10XGenomics / vartrix

Single-Cell Genotyping Tool
MIT License
199 stars 26 forks source link

crash on empty vcf input #22

Closed wheaton5 closed 5 years ago

wheaton5 commented 6 years ago

Hey Ian, Pat, and whoever else is looking at this. I'm using vartrix and haven't had a problem until I tried it on some human data and I'm splitting on chromosome regions without chunking small chromosomes (such as alt haplotype chroms) together. So I first call variants in those regions with freebayes --pooled-continuous to get candidate variant sites. So many of these chunks have no candidate variants but proper headers. I will get around this by just not calling vartrix on these, but I think for robustness it would be good to not crash on this.
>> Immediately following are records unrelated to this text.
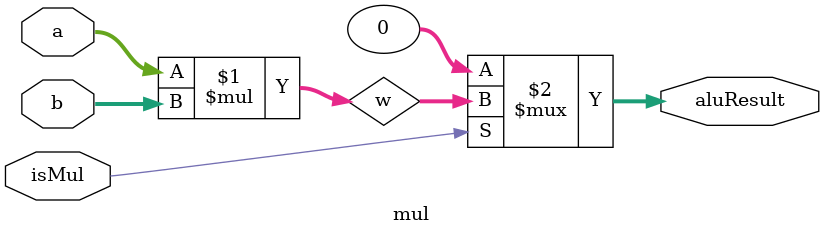
<source format=v>
module mul(
    input [31:0] a,
    input [31:0] b,
    input isMul,
    output [31:0] aluResult
);

    wire [31:0] w ;
    assign w = a*b;
    assign aluResult = (isMul)?  w: 32'b0;
    
endmodule

</source>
one of my tomls is as follows

name = 'vartrix' operating_system = 'unix:Ubuntu' crate_version = '1.1.0' explanation = ''' Panic occurred in file 'libcore/slice/mod.rs' at line 690 ''' method = 'Panic' backtrace = ''' stack backtrace: 0: 0x2b90f78b8f5c - backtrace::backtrace::libunwind::trace::habb00f14bd19719d at /mnt/home/ian.fiddes/.cargo/registry/src/github.com-1ecc6299db9ec823/backtrace-0.3.9/src/backtrace/libunwind.rs:53

ifiddes-10x-zz commented 6 years ago

Good catch, I will fix this ASAP.

ifiddes-10x-zz commented 6 years ago

Would it be more desirable for VarTrix to crash with a human-understandable error at this point, write this to ERROR level log but still return a 0, or write to log and still produce empty matrix files?

For your use case, where I assume that you are automatically concatenating the resulting matrices, it seems like last option might be the best?

wheaton5 commented 6 years ago

Interesting. I actually think that a human understandable error and returning 0 is preferable even though it would have made my life easier for it to have the empty matrix file. From the rust philosophy of frontloading errors it will prevent more issues downstream to outright error on "bad" input than to silently do the right thing with "bad" input. But it is debatable and you should make the call.

ifiddes-10x-zz commented 6 years ago

I agree. It is also much easier to implement the 'kill and report the error' version :)

pmarks commented 6 years ago

Hi Haynes, thanks for the report. I agree it's debatable... my initial reaction in cases like this is to try to make a null matrix. It's conceptually simpler, because it's the same 'type' of output, rather than a special case that downstream user needs to think about. Ian, does it seem like it will be hard to make an empty matrix? Does the mex format support it?

On Tue, Nov 20, 2018 at 10:59 AM ifiddes-10x notifications@github.com wrote:

I agree. It is also much easier to implement the 'kill and report the error' version :)

— You are receiving this because you are subscribed to this thread. Reply to this email directly, view it on GitHub https://github.com/10XGenomics/vartrix/issues/22#issuecomment-440391585, or mute the thread https://github.com/notifications/unsubscribe-auth/AACzA_paPVFd2Wa31ot_HfVFBueIlh1Wks5uxFEZgaJpZM4Yqwru .

ifiddes-10x-zz commented 6 years ago

It looks like the format supports it. It won't be too hard, just need to re-do some logic.

wheaton5 commented 6 years ago

Hey guys. getting a few more errors. Figured I would keep it on this issue because it says its the same line number. But the vcf isn't empty this time. So far I just have 2 chunks failing with 1-2 variants per file. Haven't looked at the rust myself maybe it doesn't find cells supporting according to its criteria and it doesnt like outputting empty matrices?

toml here name = 'vartrix' operating_system = 'unix:Ubuntu' crate_version = '1.1.0' explanation = ''' Panic occurred in file 'libcore/slice/mod.rs' at line 690 ''' method = 'Panic' backtrace = ''' stack backtrace: 0: 0x2b5817e80f5c - backtrace::backtrace::libunwind::trace::habb00f14bd19719d at /mnt/home/ian.fiddes/.cargo/registry/src/github.com-1ecc6299db9ec823/backtrace-0.3.9/src/backtrace/libunwind.rs:53

ifiddes-10x-zz commented 6 years ago

Ah, it seems like it is the chunks method of Vec that is causing the problems. I need to make sure that the number of chunks is always non-zero. It can be zero when the number of threads exceeds the number of variants, or when the number of variants is 0. I just pushed a fix to the empty_vcf branch. If you are compiling it yourself, you can try that one out. Or wait for Travis to run then I can upload a new binary.

ifiddes-10x-zz commented 6 years ago

I have put up a pre-release binary for 1.1.1 that fixes this issue.